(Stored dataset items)
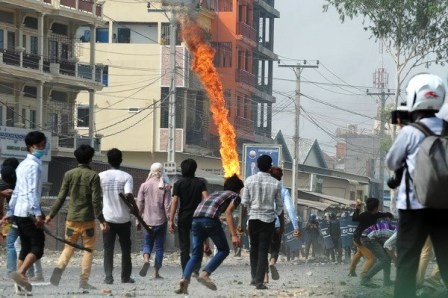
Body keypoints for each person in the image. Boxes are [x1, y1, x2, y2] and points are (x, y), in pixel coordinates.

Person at [386, 73, 448, 298]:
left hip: (413, 207)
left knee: (408, 262)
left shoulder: (411, 131)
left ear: (413, 98)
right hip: (444, 206)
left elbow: (392, 161)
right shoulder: (447, 128)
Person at [45, 144, 108, 290]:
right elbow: (96, 201)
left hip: (72, 219)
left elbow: (60, 197)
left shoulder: (69, 174)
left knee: (68, 247)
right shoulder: (93, 176)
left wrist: (50, 215)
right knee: (88, 250)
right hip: (87, 221)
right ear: (91, 158)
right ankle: (83, 281)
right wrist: (102, 220)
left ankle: (58, 271)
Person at [174, 174, 244, 295]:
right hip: (209, 220)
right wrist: (234, 235)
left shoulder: (215, 194)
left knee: (196, 254)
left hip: (195, 219)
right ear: (238, 189)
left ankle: (184, 279)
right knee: (223, 250)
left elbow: (206, 213)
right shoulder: (235, 196)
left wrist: (206, 243)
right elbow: (228, 213)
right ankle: (205, 273)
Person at [3, 131, 47, 294]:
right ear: (30, 147)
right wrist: (37, 214)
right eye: (39, 146)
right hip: (29, 211)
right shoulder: (34, 166)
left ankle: (20, 284)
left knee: (25, 246)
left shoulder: (22, 165)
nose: (42, 148)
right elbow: (31, 191)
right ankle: (21, 274)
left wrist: (10, 211)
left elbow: (16, 191)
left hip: (19, 212)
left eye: (44, 145)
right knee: (38, 246)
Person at [239, 155, 283, 290]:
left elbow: (244, 204)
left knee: (254, 249)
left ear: (257, 165)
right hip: (268, 221)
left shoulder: (249, 180)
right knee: (263, 250)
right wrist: (279, 222)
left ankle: (254, 278)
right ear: (270, 166)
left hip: (253, 220)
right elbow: (280, 206)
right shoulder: (276, 183)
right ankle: (259, 281)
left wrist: (241, 222)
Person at [99, 148, 134, 285]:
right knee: (126, 249)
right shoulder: (127, 177)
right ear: (121, 160)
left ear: (108, 161)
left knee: (108, 249)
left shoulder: (101, 176)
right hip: (124, 218)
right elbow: (129, 195)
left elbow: (97, 197)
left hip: (107, 218)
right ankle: (125, 277)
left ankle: (108, 277)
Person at [169, 158, 208, 274]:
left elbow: (175, 201)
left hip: (183, 217)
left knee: (184, 246)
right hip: (197, 216)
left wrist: (171, 220)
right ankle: (196, 268)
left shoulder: (178, 183)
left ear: (182, 170)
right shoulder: (201, 183)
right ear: (195, 169)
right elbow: (206, 198)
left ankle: (185, 270)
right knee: (198, 243)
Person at [136, 162, 171, 279]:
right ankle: (156, 273)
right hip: (161, 222)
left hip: (147, 223)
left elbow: (139, 205)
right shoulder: (165, 186)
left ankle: (146, 260)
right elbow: (167, 206)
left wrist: (138, 221)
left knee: (147, 244)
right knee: (159, 247)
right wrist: (170, 221)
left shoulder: (144, 185)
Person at [265, 166, 298, 283]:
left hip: (262, 223)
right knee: (275, 247)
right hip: (277, 225)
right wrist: (296, 227)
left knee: (263, 250)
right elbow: (290, 208)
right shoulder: (283, 190)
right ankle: (272, 262)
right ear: (280, 178)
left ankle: (265, 276)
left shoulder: (262, 188)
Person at [351, 198, 392, 283]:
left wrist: (388, 214)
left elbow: (383, 214)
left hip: (361, 237)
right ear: (376, 207)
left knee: (359, 253)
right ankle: (364, 277)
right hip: (360, 238)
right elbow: (354, 218)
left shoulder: (376, 214)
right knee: (371, 258)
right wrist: (357, 209)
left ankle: (351, 271)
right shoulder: (364, 215)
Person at [359, 217, 396, 287]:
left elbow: (388, 247)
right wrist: (396, 261)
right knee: (384, 259)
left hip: (373, 237)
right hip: (367, 238)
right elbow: (389, 248)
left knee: (387, 258)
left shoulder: (397, 230)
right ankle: (365, 280)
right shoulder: (397, 234)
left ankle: (387, 281)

Task goal ▸ Beginning with the line that has "left hip: (183, 217)", set down every line of the entries above through the final one, unchanged.

Result for this exercise ▸
left hip: (183, 217)
left knee: (184, 246)
right hip: (197, 216)
left wrist: (171, 220)
right ankle: (196, 268)
left shoulder: (178, 183)
left ear: (182, 170)
right shoulder: (201, 183)
right ear: (195, 169)
right elbow: (206, 198)
left ankle: (185, 270)
right knee: (198, 243)
Person at [136, 162, 171, 279]:
right ankle: (156, 273)
right hip: (161, 222)
left hip: (147, 223)
left elbow: (139, 205)
right shoulder: (165, 186)
left ankle: (146, 260)
right elbow: (167, 206)
left wrist: (138, 221)
left knee: (147, 244)
right knee: (159, 247)
right wrist: (170, 221)
left shoulder: (144, 185)
Person at [265, 166, 298, 283]:
left hip: (262, 223)
right knee: (275, 247)
right hip: (277, 225)
right wrist: (296, 227)
left knee: (263, 250)
right elbow: (290, 208)
right shoulder: (283, 190)
right ankle: (272, 262)
right ear: (280, 178)
left ankle: (265, 276)
left shoulder: (262, 188)
Person at [351, 198, 392, 283]:
left wrist: (388, 214)
left elbow: (383, 214)
left hip: (361, 237)
right ear: (376, 207)
left knee: (359, 253)
right ankle: (364, 277)
right hip: (360, 238)
right elbow: (354, 218)
left shoulder: (376, 214)
right knee: (371, 258)
right wrist: (357, 209)
left ankle: (351, 271)
right shoulder: (364, 215)
Person at [359, 217, 396, 287]:
left elbow: (388, 247)
right wrist: (396, 261)
right knee: (384, 259)
left hip: (373, 237)
right hip: (367, 238)
right elbow: (389, 248)
left knee: (387, 258)
left shoulder: (397, 230)
right ankle: (365, 280)
right shoulder: (397, 234)
left ankle: (387, 281)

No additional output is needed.